Systematic changes to attract physicians and pharmacists with ID expertise might help, but it’s a long-term solution. Another option would be telestewardship in which antibiotic use is monitored remotely by ID physicians. 

“Unfortunately, many systems are prevented from using telestewardship due to medico-legal barriers and lack of financial reimbursement,” the study stated. In addition, investigators could not determine how well high-tech CDI prevention strategies have fared because the evidence is mixed and the cost is high. “Thus, small hospitals may be appropriately delaying purchasing expensive new technology until more evidence supports their use.”

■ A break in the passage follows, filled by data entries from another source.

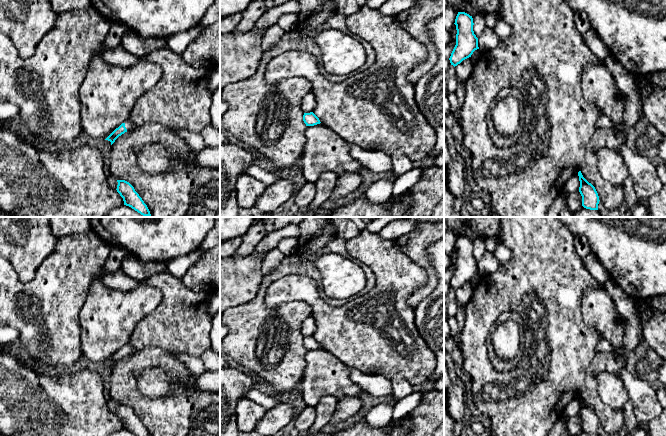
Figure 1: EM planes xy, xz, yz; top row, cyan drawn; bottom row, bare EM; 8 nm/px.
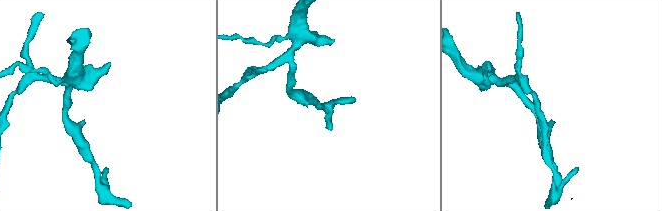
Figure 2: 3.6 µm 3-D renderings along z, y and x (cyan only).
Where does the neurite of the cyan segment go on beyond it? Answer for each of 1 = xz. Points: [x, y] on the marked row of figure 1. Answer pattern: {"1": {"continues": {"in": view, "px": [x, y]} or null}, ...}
{"1": {"continues": null}}

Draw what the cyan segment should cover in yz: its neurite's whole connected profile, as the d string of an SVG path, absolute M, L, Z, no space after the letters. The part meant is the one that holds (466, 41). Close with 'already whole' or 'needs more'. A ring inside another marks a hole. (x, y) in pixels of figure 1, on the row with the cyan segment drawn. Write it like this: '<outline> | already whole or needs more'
M458 12L455 23L456 25L456 45L449 58L451 65L454 67L463 60L471 57L478 47L478 38L473 31L473 18L465 12Z | already whole

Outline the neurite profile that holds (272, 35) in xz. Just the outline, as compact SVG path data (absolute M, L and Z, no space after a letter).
M277 24L267 27L262 36L261 42L262 53L269 50L272 46L276 45L285 33L286 32L282 28L280 28Z

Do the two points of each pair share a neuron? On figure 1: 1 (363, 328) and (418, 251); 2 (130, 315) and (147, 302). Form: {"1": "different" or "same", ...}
{"1": "different", "2": "same"}

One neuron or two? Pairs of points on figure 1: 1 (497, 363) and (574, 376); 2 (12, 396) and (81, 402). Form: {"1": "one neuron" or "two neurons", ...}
{"1": "two neurons", "2": "one neuron"}

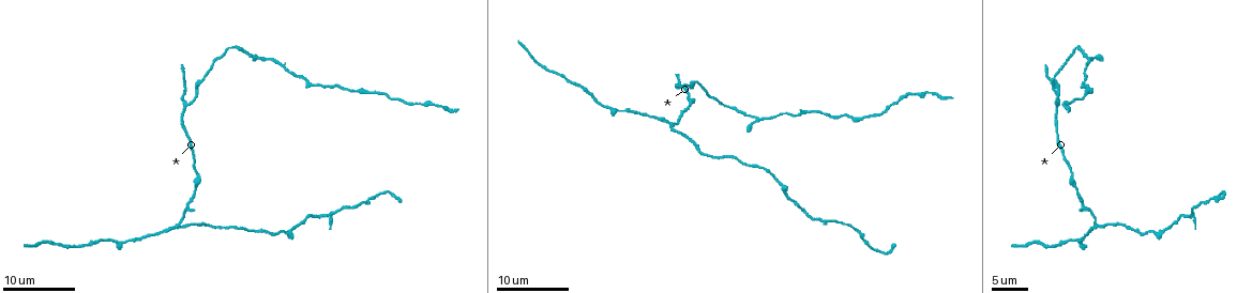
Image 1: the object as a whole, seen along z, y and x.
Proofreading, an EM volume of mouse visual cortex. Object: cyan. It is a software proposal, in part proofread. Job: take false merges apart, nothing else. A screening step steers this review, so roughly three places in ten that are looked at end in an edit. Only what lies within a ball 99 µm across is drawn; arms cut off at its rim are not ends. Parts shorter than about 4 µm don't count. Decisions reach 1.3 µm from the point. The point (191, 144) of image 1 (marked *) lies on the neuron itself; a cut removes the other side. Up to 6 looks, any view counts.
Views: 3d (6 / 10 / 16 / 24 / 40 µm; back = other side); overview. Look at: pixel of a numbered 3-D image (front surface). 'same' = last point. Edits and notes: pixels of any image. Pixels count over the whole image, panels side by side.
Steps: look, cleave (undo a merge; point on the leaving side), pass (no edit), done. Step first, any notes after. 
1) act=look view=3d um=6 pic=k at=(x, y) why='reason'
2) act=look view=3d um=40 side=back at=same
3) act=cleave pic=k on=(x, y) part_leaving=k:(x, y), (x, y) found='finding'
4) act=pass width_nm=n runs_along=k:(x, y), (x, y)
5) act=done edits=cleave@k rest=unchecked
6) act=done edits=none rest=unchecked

act=look view=3d um=24 pic=1 at=(186, 106) why='branch point'

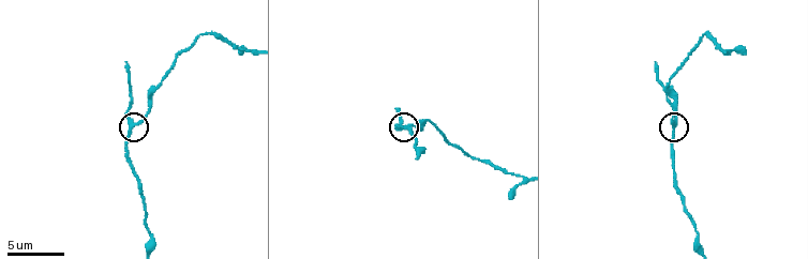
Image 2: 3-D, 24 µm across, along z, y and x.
act=look view=3d um=10 pic=2 at=(134, 124)

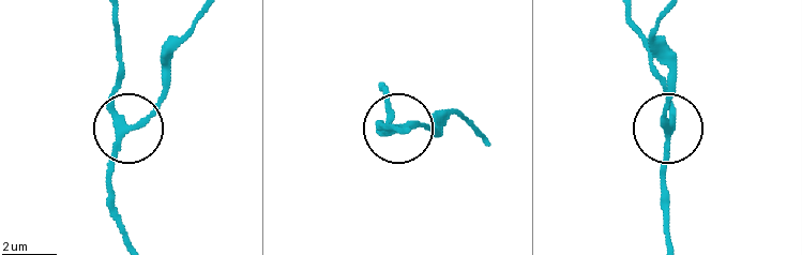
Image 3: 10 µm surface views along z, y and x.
act=pass side_arm_um=6 runs_along=3:(131, 241), (108, 179), (126, 131), (115, 103), (122, 50) found='one neuron here'

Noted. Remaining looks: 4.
act=look view=3d um=24 pic=1 at=(672, 124)

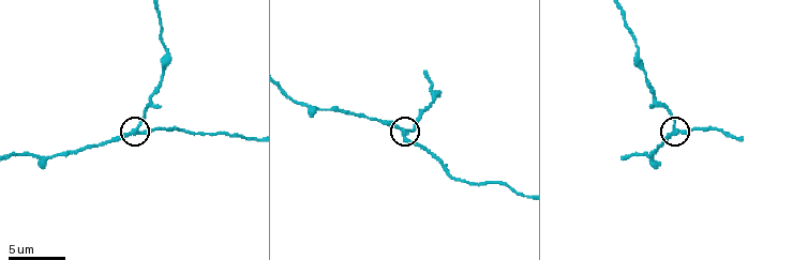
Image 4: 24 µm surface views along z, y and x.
act=look view=3d um=10 pic=4 at=(677, 131)

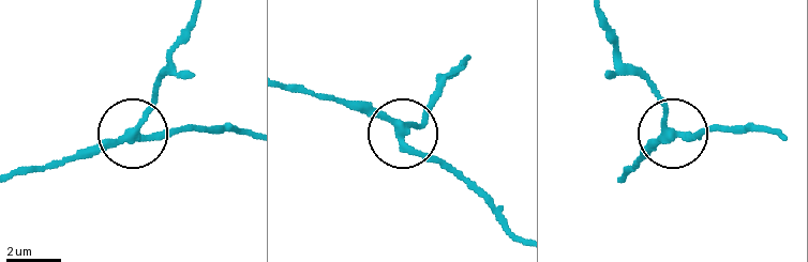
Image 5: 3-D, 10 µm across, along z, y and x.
act=pass width_nm=270 runs_along=5:(466, 56), (412, 126), (398, 129), (344, 99) found='continuous, no second neuron'

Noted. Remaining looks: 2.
act=look view=3d um=16 pic=1 at=(370, 93) why='calibre changes'

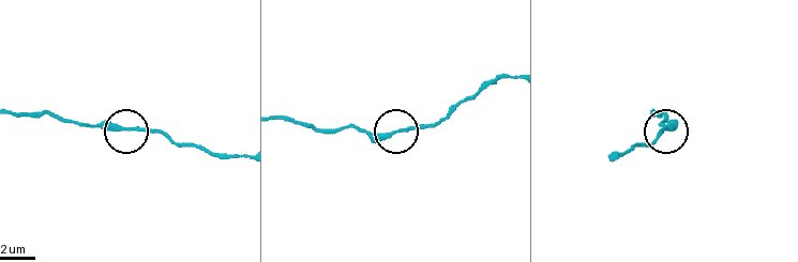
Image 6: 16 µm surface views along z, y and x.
act=look view=3d um=10 pic=6 at=(127, 129) why='closer look'

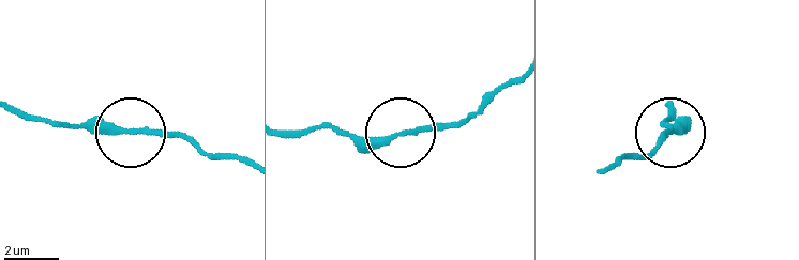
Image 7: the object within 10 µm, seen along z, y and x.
act=pass runs_along=7:(14, 110), (96, 132), (191, 136) found='all the same neuron'

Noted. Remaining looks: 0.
act=done edits=none rest=unchecked

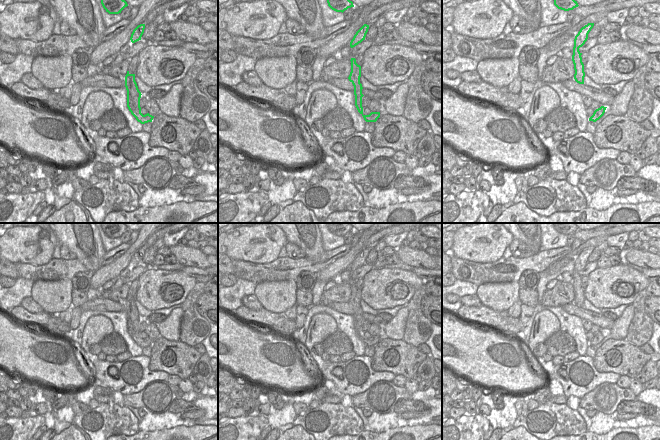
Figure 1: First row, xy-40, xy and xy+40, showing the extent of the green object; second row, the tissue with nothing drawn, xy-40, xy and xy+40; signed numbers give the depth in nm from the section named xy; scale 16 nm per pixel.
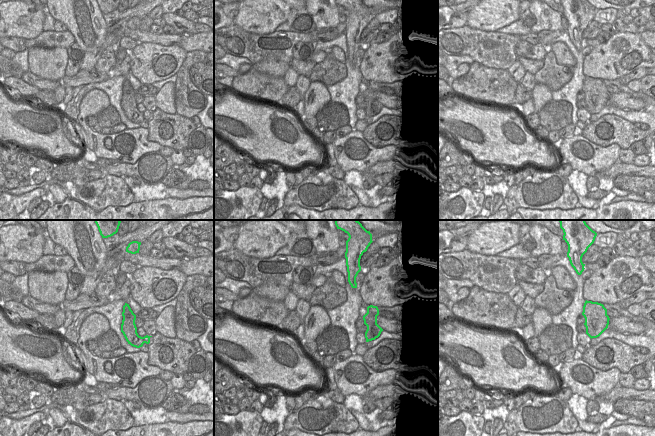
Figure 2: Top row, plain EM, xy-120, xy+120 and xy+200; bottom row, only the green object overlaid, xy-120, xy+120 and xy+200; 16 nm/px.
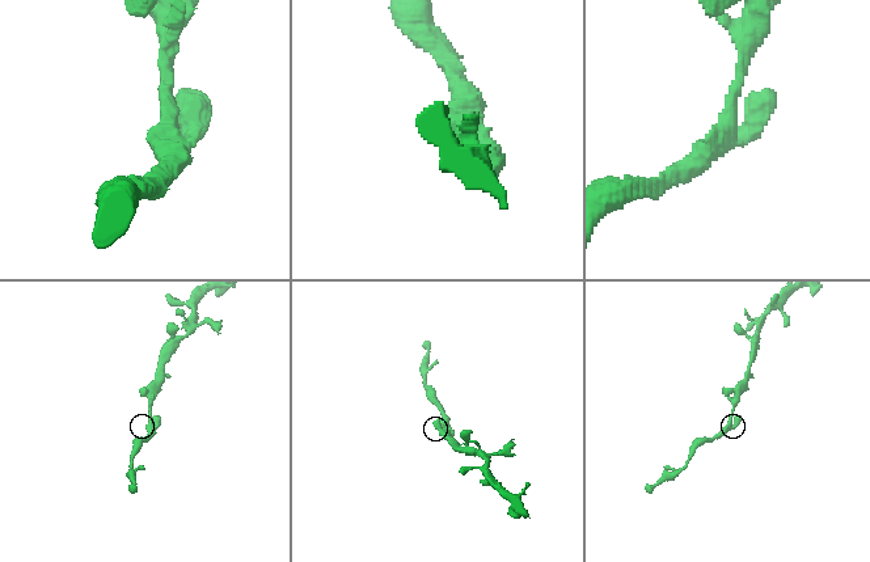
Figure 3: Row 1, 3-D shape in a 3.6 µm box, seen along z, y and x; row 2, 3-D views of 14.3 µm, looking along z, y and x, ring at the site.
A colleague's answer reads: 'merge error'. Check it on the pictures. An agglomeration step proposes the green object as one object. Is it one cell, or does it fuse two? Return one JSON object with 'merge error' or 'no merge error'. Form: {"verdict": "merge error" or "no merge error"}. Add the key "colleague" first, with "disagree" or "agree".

Knowing when, and when not, to do certain tests could also help. One way would be to automatically deny testing for CDI patients with formed stools. In addition, “up to 40% of hospitalized patients treated with antibiotics for presumed urinary tract infection have asymptomatic bacteriuria. Antibiotic use in this group increases adverse events and prolongs hospitalization without improving outcomes.” 

Among the study’s limitations are that it depended on self-reporting, and hospitals that do not have good antibiotic stewardship programs may not have participated for that reason.